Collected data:
•••

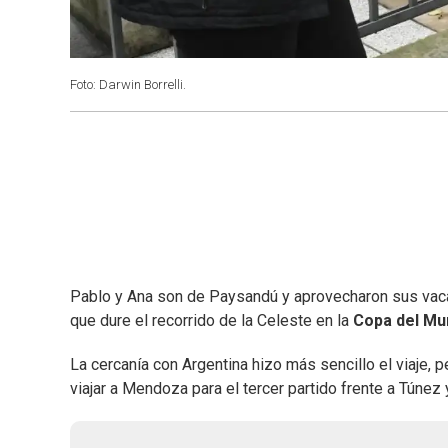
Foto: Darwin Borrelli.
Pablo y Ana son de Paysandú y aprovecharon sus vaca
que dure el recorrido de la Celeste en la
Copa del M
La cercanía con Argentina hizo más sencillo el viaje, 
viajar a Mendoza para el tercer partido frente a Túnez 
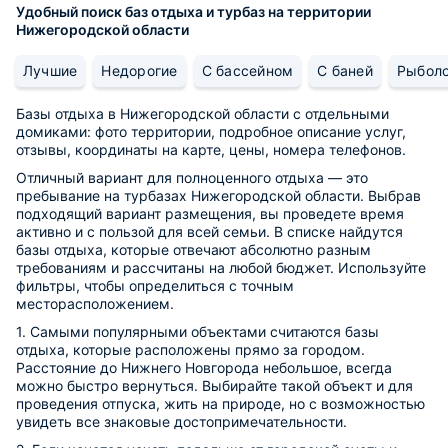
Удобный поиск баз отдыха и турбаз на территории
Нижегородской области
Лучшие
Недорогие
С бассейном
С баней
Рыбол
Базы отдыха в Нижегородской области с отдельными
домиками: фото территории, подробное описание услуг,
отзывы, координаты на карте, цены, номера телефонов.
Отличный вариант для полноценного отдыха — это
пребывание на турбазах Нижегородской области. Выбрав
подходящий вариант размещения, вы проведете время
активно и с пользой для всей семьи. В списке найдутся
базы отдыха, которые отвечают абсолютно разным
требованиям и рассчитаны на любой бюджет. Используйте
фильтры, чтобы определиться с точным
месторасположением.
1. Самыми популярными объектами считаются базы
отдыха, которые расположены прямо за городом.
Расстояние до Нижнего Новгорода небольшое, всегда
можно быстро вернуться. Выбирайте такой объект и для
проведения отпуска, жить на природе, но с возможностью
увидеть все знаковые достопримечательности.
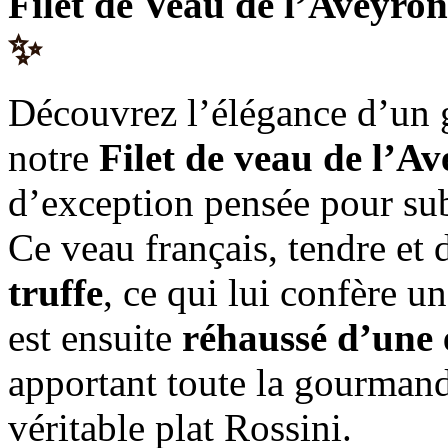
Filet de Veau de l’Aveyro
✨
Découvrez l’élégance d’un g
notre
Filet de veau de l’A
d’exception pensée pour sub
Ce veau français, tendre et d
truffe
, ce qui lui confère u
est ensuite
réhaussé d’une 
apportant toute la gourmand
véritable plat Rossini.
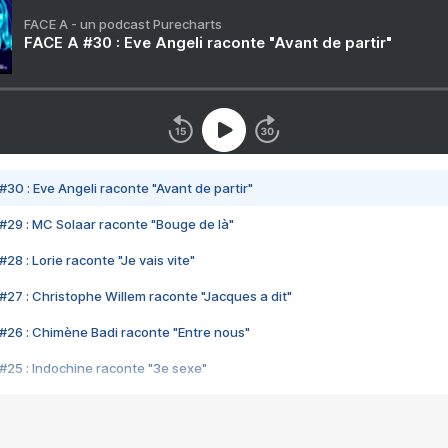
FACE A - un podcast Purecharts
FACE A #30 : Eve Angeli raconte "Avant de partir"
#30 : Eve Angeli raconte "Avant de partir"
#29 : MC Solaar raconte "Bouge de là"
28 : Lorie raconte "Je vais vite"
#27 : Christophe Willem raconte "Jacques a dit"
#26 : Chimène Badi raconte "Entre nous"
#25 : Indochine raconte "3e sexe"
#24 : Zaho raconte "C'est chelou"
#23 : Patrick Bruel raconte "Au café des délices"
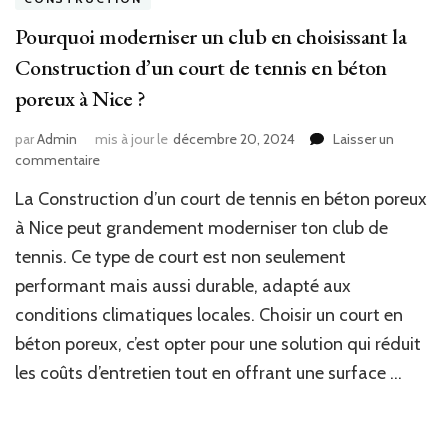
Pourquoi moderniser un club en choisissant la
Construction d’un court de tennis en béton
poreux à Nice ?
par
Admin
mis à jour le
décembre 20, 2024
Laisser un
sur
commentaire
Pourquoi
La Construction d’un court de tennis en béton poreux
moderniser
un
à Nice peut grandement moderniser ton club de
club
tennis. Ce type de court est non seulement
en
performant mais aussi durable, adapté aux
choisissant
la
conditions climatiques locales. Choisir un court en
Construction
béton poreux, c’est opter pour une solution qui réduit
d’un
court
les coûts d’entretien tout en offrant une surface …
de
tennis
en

•••

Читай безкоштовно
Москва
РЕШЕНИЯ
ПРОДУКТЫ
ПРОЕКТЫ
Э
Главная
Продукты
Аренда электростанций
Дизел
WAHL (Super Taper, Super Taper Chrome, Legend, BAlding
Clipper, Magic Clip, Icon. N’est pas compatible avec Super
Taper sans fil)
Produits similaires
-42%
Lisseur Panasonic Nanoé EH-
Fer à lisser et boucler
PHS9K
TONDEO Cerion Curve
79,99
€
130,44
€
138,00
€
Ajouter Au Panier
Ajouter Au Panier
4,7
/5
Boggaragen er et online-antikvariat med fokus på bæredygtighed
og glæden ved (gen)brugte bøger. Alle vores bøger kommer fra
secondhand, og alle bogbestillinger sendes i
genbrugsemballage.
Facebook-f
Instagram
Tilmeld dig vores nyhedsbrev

•••

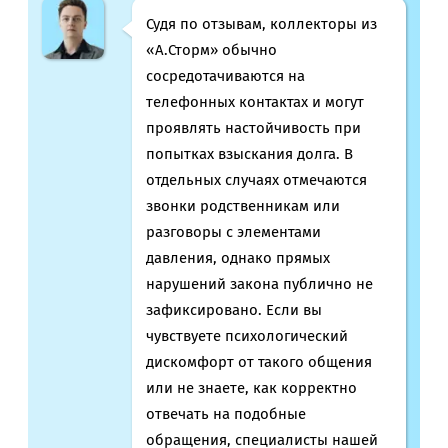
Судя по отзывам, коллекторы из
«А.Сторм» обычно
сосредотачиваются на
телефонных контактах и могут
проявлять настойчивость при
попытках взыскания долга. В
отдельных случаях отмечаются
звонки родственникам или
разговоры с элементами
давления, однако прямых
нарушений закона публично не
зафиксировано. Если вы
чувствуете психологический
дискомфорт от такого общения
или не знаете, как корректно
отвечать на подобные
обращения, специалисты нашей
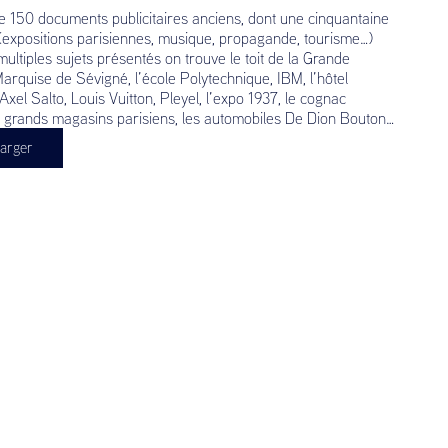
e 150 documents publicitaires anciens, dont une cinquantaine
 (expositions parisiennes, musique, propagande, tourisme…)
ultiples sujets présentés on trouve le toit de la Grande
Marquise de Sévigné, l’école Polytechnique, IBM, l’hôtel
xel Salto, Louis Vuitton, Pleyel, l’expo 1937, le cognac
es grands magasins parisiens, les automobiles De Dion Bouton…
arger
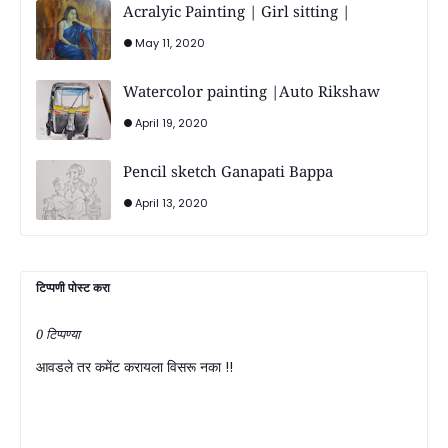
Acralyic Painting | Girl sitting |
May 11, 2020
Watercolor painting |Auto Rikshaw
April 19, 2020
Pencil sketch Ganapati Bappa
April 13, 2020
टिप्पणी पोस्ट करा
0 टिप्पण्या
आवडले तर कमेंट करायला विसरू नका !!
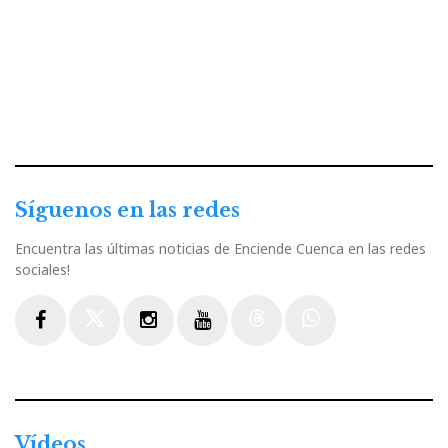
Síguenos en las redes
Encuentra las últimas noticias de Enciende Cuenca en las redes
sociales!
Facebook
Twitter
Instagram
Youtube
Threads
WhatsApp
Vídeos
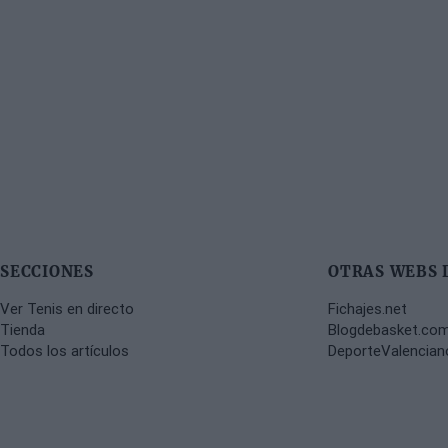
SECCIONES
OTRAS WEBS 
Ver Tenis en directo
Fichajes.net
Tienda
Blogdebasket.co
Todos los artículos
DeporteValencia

•••

• Task directions: Please state only how many rows contain the string "raconte", with case taken into account.

• Task output: 9